On the quantum mechanical potential of mean force. II. Constrained path integral molecular dynamics integrators

TL;DR

This paper introduces two new path integral molecular dynamics integrators, c-OBABO and c-BAOAB, that incorporate holonomic constraints and enable efficient computation of the potential of mean force and its derivatives.

Contribution

The paper develops and compares two constrained PIMD integrators, demonstrating their effectiveness in calculating PMFs and derivatives, with c-BAOAB showing improved accuracy over c-OBABO.

Findings

c-BAOAB has smaller time step errors than c-OBABO.

Both integrators accurately compute the PMF of a water dimer.
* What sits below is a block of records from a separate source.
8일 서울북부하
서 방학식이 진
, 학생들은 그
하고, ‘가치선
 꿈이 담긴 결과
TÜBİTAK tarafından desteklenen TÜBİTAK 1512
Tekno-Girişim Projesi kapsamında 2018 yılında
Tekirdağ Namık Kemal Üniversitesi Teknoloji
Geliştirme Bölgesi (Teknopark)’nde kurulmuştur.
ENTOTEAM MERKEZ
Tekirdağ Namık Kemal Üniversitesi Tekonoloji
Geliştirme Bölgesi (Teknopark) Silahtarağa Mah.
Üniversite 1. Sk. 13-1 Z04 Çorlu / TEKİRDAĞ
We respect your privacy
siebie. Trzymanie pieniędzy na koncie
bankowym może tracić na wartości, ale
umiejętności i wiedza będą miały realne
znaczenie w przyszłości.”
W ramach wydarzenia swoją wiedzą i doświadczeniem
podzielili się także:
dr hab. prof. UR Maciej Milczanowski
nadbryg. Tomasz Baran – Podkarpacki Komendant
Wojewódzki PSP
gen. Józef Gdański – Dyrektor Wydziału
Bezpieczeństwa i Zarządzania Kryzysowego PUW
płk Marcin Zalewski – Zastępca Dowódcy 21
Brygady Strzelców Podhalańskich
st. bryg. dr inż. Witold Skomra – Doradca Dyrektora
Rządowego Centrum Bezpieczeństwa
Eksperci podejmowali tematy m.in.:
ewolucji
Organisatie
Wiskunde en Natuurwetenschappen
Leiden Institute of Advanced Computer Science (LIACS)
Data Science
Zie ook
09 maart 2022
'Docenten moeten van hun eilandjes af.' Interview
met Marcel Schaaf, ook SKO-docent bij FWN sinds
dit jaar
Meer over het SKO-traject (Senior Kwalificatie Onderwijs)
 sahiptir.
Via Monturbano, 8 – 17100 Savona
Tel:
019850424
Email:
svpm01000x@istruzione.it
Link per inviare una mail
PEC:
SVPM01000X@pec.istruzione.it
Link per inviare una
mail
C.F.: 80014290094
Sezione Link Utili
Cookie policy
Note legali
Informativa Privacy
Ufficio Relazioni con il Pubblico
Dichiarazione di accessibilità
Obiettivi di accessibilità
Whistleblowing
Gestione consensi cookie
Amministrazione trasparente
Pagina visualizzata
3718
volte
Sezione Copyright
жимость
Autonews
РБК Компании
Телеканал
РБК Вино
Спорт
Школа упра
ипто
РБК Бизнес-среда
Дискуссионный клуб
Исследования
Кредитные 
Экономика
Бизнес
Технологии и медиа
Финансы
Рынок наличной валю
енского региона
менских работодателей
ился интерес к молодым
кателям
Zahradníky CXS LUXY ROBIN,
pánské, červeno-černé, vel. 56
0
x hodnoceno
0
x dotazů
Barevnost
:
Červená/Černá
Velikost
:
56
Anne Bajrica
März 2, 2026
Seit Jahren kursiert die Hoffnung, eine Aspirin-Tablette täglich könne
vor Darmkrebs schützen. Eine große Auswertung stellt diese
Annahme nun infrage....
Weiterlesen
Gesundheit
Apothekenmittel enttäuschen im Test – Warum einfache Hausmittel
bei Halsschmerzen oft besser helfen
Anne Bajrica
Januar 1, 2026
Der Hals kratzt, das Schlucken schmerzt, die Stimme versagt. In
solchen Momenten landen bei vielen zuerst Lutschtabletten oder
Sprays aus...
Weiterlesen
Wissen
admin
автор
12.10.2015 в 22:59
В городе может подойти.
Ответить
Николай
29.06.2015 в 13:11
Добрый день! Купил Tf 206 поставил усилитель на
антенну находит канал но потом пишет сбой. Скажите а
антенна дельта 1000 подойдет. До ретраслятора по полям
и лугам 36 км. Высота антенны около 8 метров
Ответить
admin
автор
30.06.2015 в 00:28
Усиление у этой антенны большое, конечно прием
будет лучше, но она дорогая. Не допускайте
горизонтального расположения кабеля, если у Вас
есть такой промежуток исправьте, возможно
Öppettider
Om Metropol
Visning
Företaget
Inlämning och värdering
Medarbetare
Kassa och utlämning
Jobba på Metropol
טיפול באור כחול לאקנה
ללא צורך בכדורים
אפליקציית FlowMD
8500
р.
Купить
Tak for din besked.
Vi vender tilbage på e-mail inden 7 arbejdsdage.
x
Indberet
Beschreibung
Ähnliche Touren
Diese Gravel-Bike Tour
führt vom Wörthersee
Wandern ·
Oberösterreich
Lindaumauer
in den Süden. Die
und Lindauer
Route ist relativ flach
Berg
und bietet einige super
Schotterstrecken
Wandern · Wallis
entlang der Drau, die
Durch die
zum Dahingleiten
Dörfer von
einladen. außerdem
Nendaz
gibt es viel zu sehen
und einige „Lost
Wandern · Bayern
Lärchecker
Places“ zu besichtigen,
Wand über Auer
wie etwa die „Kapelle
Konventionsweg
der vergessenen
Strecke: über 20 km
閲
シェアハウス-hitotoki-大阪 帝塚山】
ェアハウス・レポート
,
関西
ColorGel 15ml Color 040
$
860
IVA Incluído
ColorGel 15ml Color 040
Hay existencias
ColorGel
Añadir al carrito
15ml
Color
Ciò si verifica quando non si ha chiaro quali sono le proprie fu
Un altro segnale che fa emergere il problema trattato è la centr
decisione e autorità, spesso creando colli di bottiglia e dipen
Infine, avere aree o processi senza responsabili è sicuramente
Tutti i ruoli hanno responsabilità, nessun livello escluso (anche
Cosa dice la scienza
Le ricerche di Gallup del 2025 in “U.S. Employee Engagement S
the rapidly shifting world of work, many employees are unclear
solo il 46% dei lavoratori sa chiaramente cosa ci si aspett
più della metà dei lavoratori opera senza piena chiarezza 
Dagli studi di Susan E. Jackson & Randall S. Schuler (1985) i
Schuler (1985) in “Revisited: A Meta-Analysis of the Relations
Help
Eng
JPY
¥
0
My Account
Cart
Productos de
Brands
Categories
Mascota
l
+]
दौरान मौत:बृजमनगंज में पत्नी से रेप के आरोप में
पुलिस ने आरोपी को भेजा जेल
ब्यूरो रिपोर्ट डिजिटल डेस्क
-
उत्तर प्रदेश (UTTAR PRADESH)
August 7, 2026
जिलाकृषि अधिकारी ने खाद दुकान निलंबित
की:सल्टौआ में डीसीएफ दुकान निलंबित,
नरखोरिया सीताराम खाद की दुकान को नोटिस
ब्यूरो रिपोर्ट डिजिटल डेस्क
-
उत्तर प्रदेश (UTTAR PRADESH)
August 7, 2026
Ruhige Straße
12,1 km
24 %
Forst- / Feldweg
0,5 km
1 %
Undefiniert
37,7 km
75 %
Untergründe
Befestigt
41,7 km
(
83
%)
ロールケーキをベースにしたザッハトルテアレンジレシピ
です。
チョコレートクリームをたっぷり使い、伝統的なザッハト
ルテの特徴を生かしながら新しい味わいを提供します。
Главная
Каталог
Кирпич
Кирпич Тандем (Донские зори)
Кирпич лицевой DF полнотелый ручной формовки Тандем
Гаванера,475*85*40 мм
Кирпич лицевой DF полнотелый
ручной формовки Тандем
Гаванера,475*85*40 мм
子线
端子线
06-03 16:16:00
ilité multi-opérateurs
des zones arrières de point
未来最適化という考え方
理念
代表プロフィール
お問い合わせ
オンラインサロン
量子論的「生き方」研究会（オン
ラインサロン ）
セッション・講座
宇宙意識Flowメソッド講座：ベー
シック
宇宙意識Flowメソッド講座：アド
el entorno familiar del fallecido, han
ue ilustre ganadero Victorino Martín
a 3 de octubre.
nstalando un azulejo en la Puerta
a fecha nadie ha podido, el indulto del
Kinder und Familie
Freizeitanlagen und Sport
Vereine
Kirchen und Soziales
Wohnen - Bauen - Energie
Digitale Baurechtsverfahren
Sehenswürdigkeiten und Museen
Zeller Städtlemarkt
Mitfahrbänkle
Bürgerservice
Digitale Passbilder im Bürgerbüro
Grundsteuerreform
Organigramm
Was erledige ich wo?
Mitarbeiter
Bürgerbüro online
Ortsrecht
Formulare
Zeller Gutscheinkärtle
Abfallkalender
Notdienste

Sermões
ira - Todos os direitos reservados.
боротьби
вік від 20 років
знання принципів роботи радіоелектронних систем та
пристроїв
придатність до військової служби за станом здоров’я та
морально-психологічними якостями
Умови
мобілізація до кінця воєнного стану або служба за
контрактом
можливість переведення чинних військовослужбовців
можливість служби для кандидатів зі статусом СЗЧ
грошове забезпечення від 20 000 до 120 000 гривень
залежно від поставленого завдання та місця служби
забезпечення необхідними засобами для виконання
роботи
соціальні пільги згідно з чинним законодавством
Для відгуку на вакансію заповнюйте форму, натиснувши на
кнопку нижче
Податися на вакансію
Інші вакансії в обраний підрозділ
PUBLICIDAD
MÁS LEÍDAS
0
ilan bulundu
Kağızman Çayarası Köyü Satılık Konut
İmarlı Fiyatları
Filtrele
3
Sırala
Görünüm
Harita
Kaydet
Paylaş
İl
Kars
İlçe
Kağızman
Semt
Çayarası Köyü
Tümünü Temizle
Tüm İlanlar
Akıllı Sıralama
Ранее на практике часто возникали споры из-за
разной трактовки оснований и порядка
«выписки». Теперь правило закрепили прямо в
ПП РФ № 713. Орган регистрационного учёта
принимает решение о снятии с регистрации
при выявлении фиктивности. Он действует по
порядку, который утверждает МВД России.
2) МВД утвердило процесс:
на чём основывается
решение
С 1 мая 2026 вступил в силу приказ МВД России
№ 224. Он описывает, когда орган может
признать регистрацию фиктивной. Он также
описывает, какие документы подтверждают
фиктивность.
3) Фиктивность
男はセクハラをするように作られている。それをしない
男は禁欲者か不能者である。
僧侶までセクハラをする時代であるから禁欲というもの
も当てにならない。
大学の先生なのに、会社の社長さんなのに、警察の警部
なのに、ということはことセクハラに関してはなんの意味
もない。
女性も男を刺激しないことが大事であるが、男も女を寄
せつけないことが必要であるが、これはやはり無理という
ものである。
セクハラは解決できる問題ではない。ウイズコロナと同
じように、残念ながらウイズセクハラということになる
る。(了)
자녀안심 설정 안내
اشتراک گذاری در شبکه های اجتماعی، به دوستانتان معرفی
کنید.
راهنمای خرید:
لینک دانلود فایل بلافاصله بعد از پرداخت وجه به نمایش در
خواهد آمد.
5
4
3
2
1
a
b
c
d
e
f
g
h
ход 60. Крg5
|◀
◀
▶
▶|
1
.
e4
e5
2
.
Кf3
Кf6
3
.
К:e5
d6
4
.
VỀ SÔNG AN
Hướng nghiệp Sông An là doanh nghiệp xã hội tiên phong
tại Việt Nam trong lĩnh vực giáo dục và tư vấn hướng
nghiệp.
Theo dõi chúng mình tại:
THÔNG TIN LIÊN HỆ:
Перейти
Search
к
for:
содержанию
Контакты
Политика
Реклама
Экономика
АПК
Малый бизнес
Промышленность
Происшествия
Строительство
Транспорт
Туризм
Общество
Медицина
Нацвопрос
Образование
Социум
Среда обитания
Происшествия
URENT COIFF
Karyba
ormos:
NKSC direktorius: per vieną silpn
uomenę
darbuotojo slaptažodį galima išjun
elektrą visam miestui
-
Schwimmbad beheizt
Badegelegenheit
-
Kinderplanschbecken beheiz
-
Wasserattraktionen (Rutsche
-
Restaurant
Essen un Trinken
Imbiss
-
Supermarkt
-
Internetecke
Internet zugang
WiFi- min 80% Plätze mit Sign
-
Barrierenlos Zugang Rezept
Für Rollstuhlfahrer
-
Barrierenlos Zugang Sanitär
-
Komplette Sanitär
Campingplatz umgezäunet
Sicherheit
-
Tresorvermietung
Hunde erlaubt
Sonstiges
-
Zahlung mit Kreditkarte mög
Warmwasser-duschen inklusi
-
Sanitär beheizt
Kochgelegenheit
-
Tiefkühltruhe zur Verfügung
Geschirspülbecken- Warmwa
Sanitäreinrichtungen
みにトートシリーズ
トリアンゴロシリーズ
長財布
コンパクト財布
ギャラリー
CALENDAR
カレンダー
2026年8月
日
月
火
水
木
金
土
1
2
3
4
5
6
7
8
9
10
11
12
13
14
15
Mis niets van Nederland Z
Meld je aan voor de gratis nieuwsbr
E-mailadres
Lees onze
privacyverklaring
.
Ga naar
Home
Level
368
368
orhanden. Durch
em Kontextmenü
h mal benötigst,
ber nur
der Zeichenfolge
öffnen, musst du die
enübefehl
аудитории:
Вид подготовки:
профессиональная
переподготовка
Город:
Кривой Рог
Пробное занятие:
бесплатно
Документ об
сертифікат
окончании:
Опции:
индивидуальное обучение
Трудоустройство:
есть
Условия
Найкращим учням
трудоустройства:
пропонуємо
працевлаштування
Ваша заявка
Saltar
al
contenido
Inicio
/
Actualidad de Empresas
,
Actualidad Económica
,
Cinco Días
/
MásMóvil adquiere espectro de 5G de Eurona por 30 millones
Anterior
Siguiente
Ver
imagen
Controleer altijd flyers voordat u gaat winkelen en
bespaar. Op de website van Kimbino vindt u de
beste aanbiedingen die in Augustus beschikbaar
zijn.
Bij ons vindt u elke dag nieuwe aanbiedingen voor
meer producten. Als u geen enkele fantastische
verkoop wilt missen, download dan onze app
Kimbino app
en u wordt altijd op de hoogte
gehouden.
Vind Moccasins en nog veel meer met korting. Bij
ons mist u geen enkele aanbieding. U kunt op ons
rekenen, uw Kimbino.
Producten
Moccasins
Results agree with previous path integral umbrella sampling studies.

Abstract

Building on Paper I of this series, which introduced path integral Monte Carlo (PIMC) estimators for the derivative of the potential of mean force (PMF), we propose two path integral molecular dynamics (PIMD) integrators that can make use of these estimators. These integrators, c-OBABO and c-BAOAB, are based on the path integral Langevin equation (PILE) integrator, which has seen widespread success in PIMD applications, but they include support for holonomic constraints. When the reaction coordinate is the distance between two centers of mass, we find that several exact expressions are accessible: the Fixman correction, the position constraint Lagrange multiplier, and various derivatives with respect to the reaction coordinate. It is observed that c-BAOAB tends to have a smaller time step error than c-OBABO, which is consistent with previous studies on integrator step ordering in molecular dynamics with holonomic constraints and in PIMD. Further, we show that both the PMF of a water dimer and its derivative may be obtained from PIMD simulations using c-BAOAB, yielding results in agreement with the path integral umbrella sampling method previously used for this system.